### Extracted information
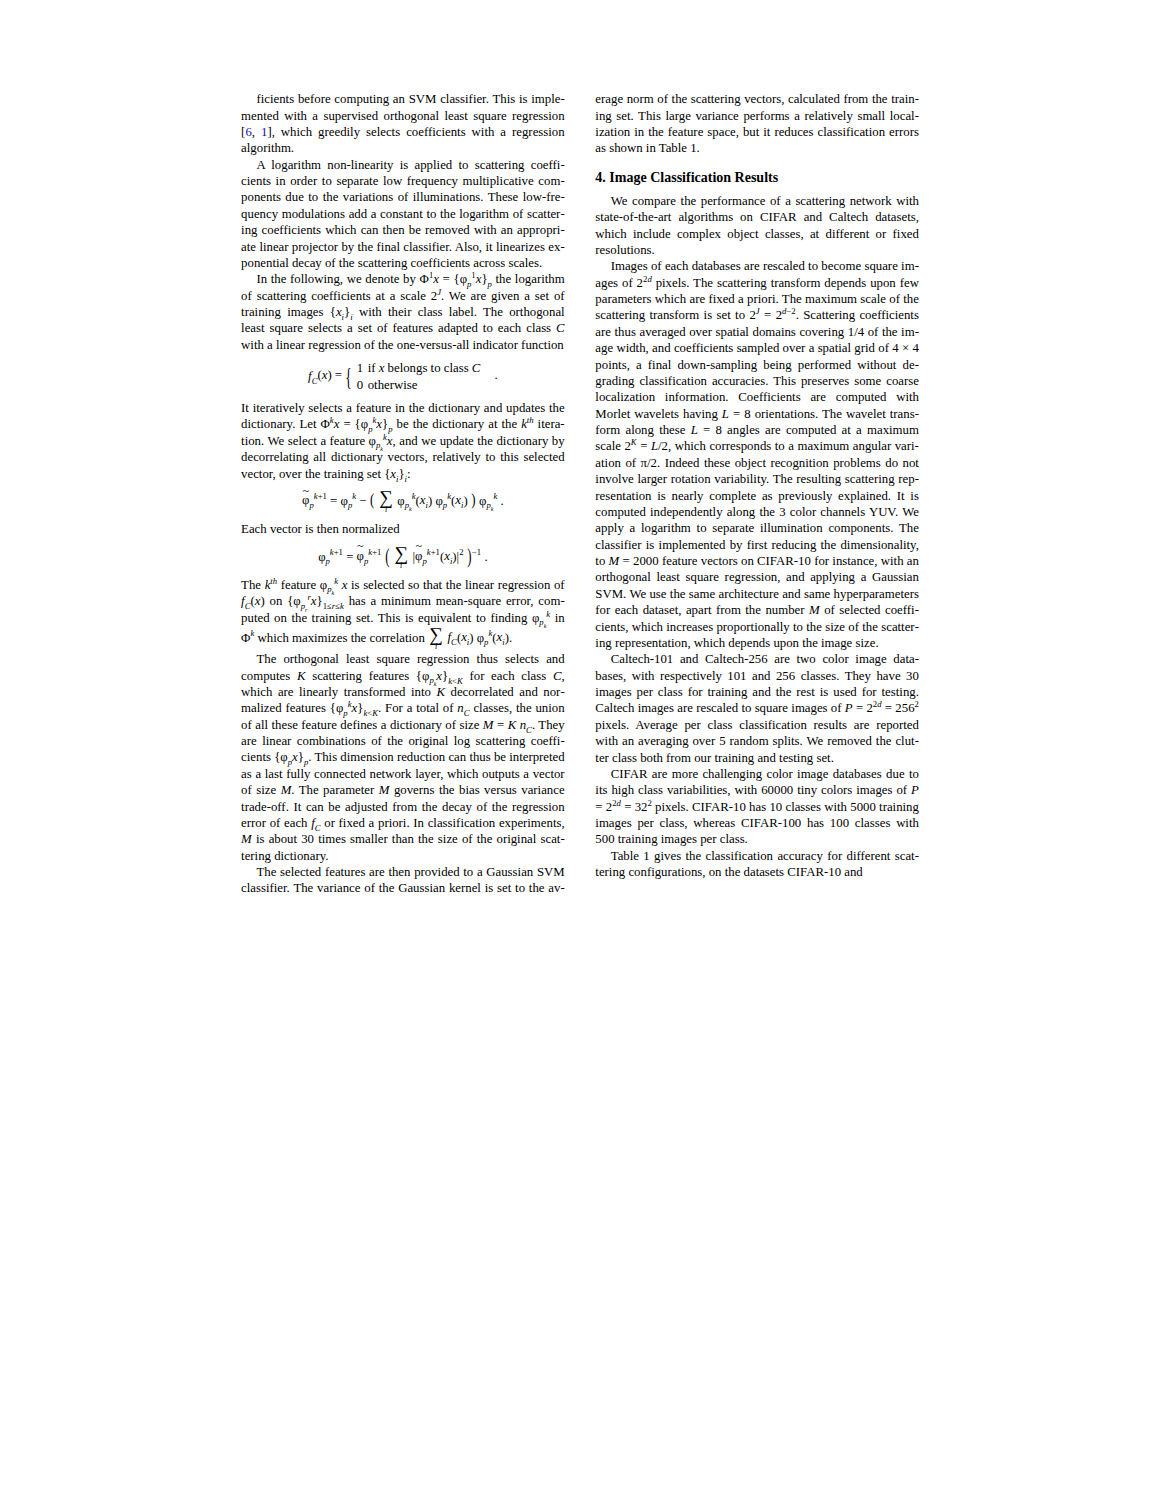ficients before computing an SVM classifier. This is implemented with a supervised orthogonal least square regression [6, 1], which greedily selects coefficients with a regression algorithm.
A logarithm non-linearity is applied to scattering coefficients in order to separate low frequency multiplicative components due to the variations of illuminations. These low-frequency modulations add a constant to the logarithm of scattering coefficients which can then be removed with an appropriate linear projector by the final classifier. Also, it linearizes exponential decay of the scattering coefficients across scales.
In the following, we denote by Φ1x = {φp1x}p the logarithm of scattering coefficients at a scale 2J. We are given a set of training images {xi}i with their class label. The orthogonal least square selects a set of features adapted to each class C with a linear regression of the one-versus-all indicator function
fC(x) = {
| 1 | if x belongs to class C |
| 0 | otherwise |
.
It iteratively selects a feature in the dictionary and updates the dictionary. Let Φkx = {φpkx}p be the dictionary at the kth iteration. We select a feature φpkkx, and we update the dictionary by decorrelating all dictionary vectors, relatively to this selected vector, over the training set {xi}i:
~φpk+1 = φpk − ( ∑i φpkk(xi) φpk(xi) ) φpkk .
Each vector is then normalized
φpk+1 = ~φpk+1 ( ∑i |~φpk+1(xi)|2 )−1 .
The kth feature φpkk x is selected so that the linear regression of fC(x) on {φprrx}1≤r≤k has a minimum mean-square error, computed on the training set. This is equivalent to finding φpkk in Φk which maximizes the correlation ∑i fC(xi) φpk(xi).
The orthogonal least square regression thus selects and computes K scattering features {φpkx}k<K for each class C, which are linearly transformed into K decorrelated and normalized features {φpkx}k<K. For a total of nC classes, the union of all these feature defines a dictionary of size M = K nC. They are linear combinations of the original log scattering coefficients {φpx}p. This dimension reduction can thus be interpreted as a last fully connected network layer, which outputs a vector of size M. The parameter M governs the bias versus variance trade-off. It can be adjusted from the decay of the regression error of each fC or fixed a priori. In classification experiments, M is about 30 times smaller than the size of the original scattering dictionary.
The selected features are then provided to a Gaussian SVM classifier. The variance of the Gaussian kernel is set to the average norm of the scattering vectors, calculated from the training set. This large variance performs a relatively small localization in the feature space, but it reduces classification errors as shown in Table 1.
4. Image Classification Results
We compare the performance of a scattering network with state-of-the-art algorithms on CIFAR and Caltech datasets, which include complex object classes, at different or fixed resolutions.
Images of each databases are rescaled to become square images of 22d pixels. The scattering transform depends upon few parameters which are fixed a priori. The maximum scale of the scattering transform is set to 2J = 2d−2. Scattering coefficients are thus averaged over spatial domains covering 1/4 of the image width, and coefficients sampled over a spatial grid of 4 × 4 points, a final down-sampling being performed without degrading classification accuracies. This preserves some coarse localization information. Coefficients are computed with Morlet wavelets having L = 8 orientations. The wavelet transform along these L = 8 angles are computed at a maximum scale 2K = L/2, which corresponds to a maximum angular variation of π/2. Indeed these object recognition problems do not involve larger rotation variability. The resulting scattering representation is nearly complete as previously explained. It is computed independently along the 3 color channels YUV. We apply a logarithm to separate illumination components. The classifier is implemented by first reducing the dimensionality, to M = 2000 feature vectors on CIFAR-10 for instance, with an orthogonal least square regression, and applying a Gaussian SVM. We use the same architecture and same hyperparameters for each dataset, apart from the number M of selected coefficients, which increases proportionally to the size of the scattering representation, which depends upon the image size.
Caltech-101 and Caltech-256 are two color image databases, with respectively 101 and 256 classes. They have 30 images per class for training and the rest is used for testing. Caltech images are rescaled to square images of P = 22d = 2562 pixels. Average per class classification results are reported with an averaging over 5 random splits. We removed the clutter class both from our training and testing set.
CIFAR are more challenging color image databases due to its high class variabilities, with 60000 tiny colors images of P = 22d = 322 pixels. CIFAR-10 has 10 classes with 5000 training images per class, whereas CIFAR-100 has 100 classes with 500 training images per class.
Table 1 gives the classification accuracy for different scattering configurations, on the datasets CIFAR-10 and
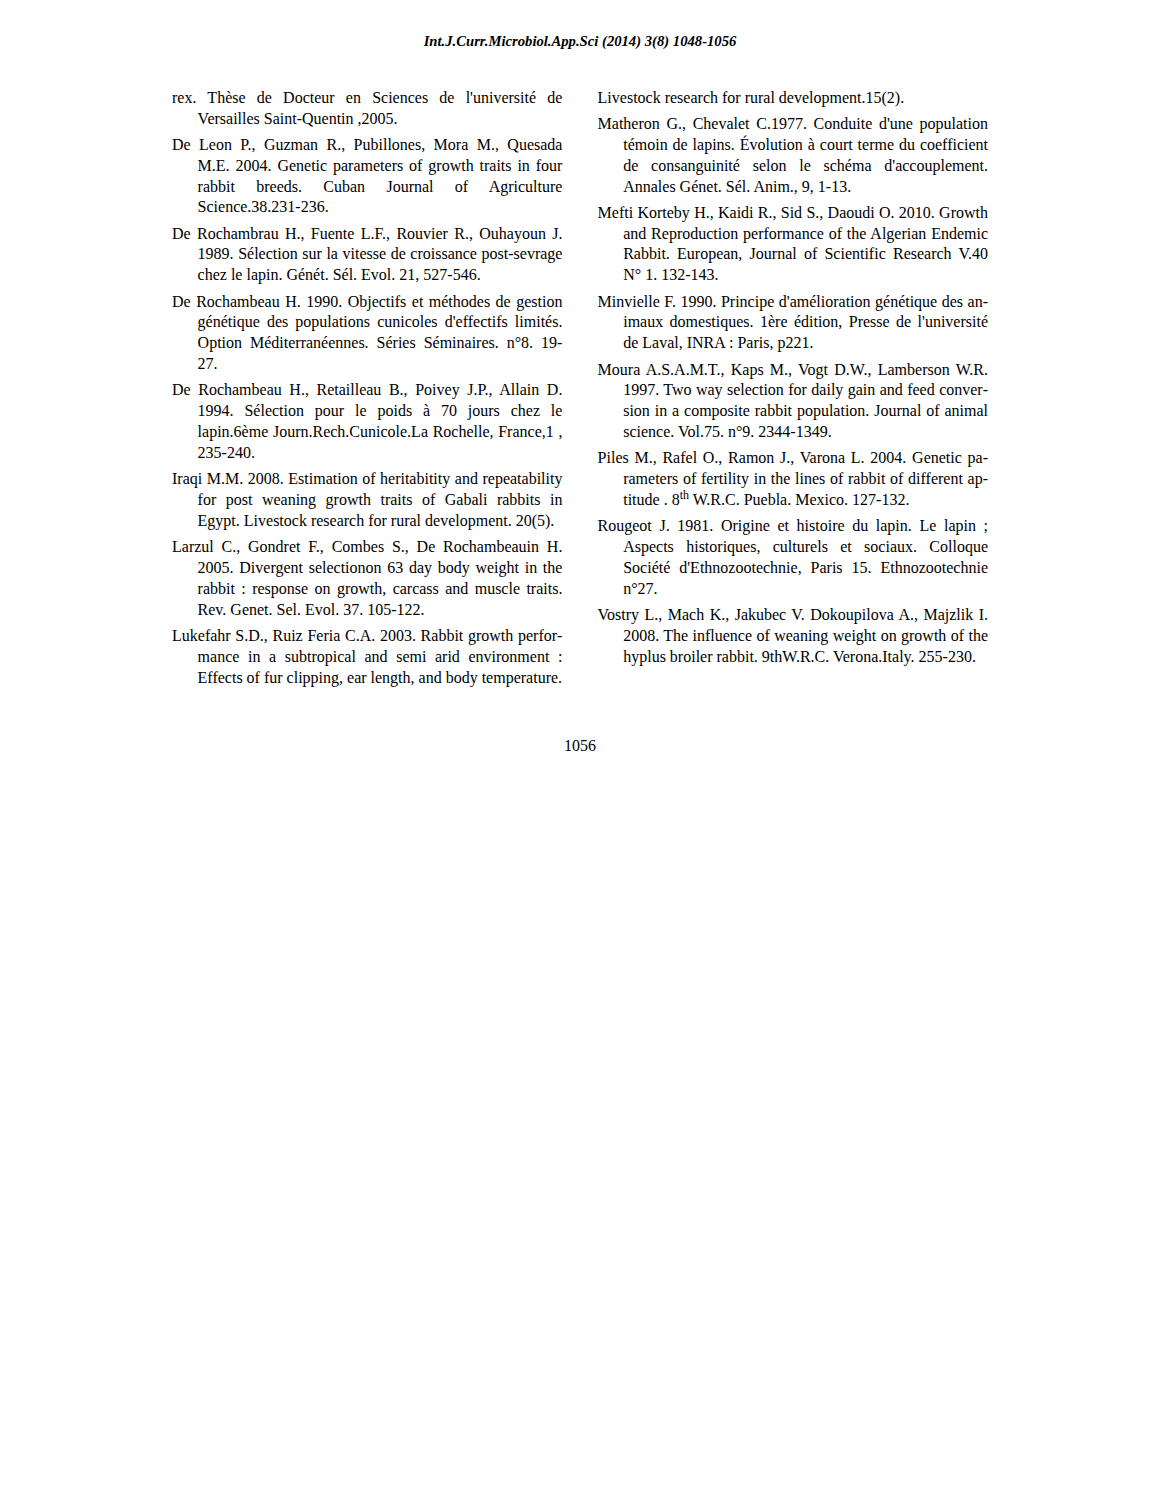Int.J.Curr.Microbiol.App.Sci (2014) 3(8) 1048-1056
rex. Thèse de Docteur en Sciences de l'université de Versailles Saint-Quentin ,2005.
De Leon P., Guzman R., Pubillones, Mora M., Quesada M.E. 2004. Genetic parameters of growth traits in four rabbit breeds. Cuban Journal of Agriculture Science.38.231-236.
De Rochambrau H., Fuente L.F., Rouvier R., Ouhayoun J. 1989. Sélection sur la vitesse de croissance post-sevrage chez le lapin. Génét. Sél. Evol. 21, 527-546.
De Rochambeau H. 1990. Objectifs et méthodes de gestion génétique des populations cunicoles d'effectifs limités. Option Méditerranéennes. Séries Séminaires. n°8. 19-27.
De Rochambeau H., Retailleau B., Poivey J.P., Allain D. 1994. Sélection pour le poids à 70 jours chez le lapin.6ème Journ.Rech.Cunicole.La Rochelle, France,1 , 235-240.
Iraqi M.M. 2008. Estimation of heritabitity and repeatability for post weaning growth traits of Gabali rabbits in Egypt. Livestock research for rural development. 20(5).
Larzul C., Gondret F., Combes S., De Rochambeauin H. 2005. Divergent selectionon 63 day body weight in the rabbit : response on growth, carcass and muscle traits. Rev. Genet. Sel. Evol. 37. 105-122.
Lukefahr S.D., Ruiz Feria C.A. 2003. Rabbit growth performance in a subtropical and semi arid environment : Effects of fur clipping, ear length, and body temperature.
Livestock research for rural development.15(2).
Matheron G., Chevalet C.1977. Conduite d'une population témoin de lapins. Évolution à court terme du coefficient de consanguinité selon le schéma d'accouplement. Annales Génet. Sél. Anim., 9, 1-13.
Mefti Korteby H., Kaidi R., Sid S., Daoudi O. 2010. Growth and Reproduction performance of the Algerian Endemic Rabbit. European, Journal of Scientific Research V.40 N° 1. 132-143.
Minvielle F. 1990. Principe d'amélioration génétique des animaux domestiques. 1ère édition, Presse de l'université de Laval, INRA : Paris, p221.
Moura A.S.A.M.T., Kaps M., Vogt D.W., Lamberson W.R. 1997. Two way selection for daily gain and feed conversion in a composite rabbit population. Journal of animal science. Vol.75. n°9. 2344-1349.
Piles M., Rafel O., Ramon J., Varona L. 2004. Genetic parameters of fertility in the lines of rabbit of different aptitude . 8th W.R.C. Puebla. Mexico. 127-132.
Rougeot J. 1981. Origine et histoire du lapin. Le lapin ; Aspects historiques, culturels et sociaux. Colloque Société d'Ethnozootechnie, Paris 15. Ethnozootechnie n°27.
Vostry L., Mach K., Jakubec V. Dokoupilova A., Majzlik I. 2008. The influence of weaning weight on growth of the hyplus broiler rabbit. 9thW.R.C. Verona.Italy. 255-230.
1056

### Goal of the exercise
Track down every line in the entries that includes the string "performance", and copy it.

### Response to the exercise
We compare the performance of a scattering network with state-of-the-art algorithms on CIFAR and Caltech datasets, which include complex object classes, at different or fixed resolutions.
Lukefahr S.D., Ruiz Feria C.A. 2003. Rabbit growth performance in a subtropical and semi arid environment : Effects of fur clipping, ear length, and body temperature.
Mefti Korteby H., Kaidi R., Sid S., Daoudi O. 2010. Growth and Reproduction performance of the Algerian Endemic Rabbit. European, Journal of Scientific Research V.40 N° 1. 132-143.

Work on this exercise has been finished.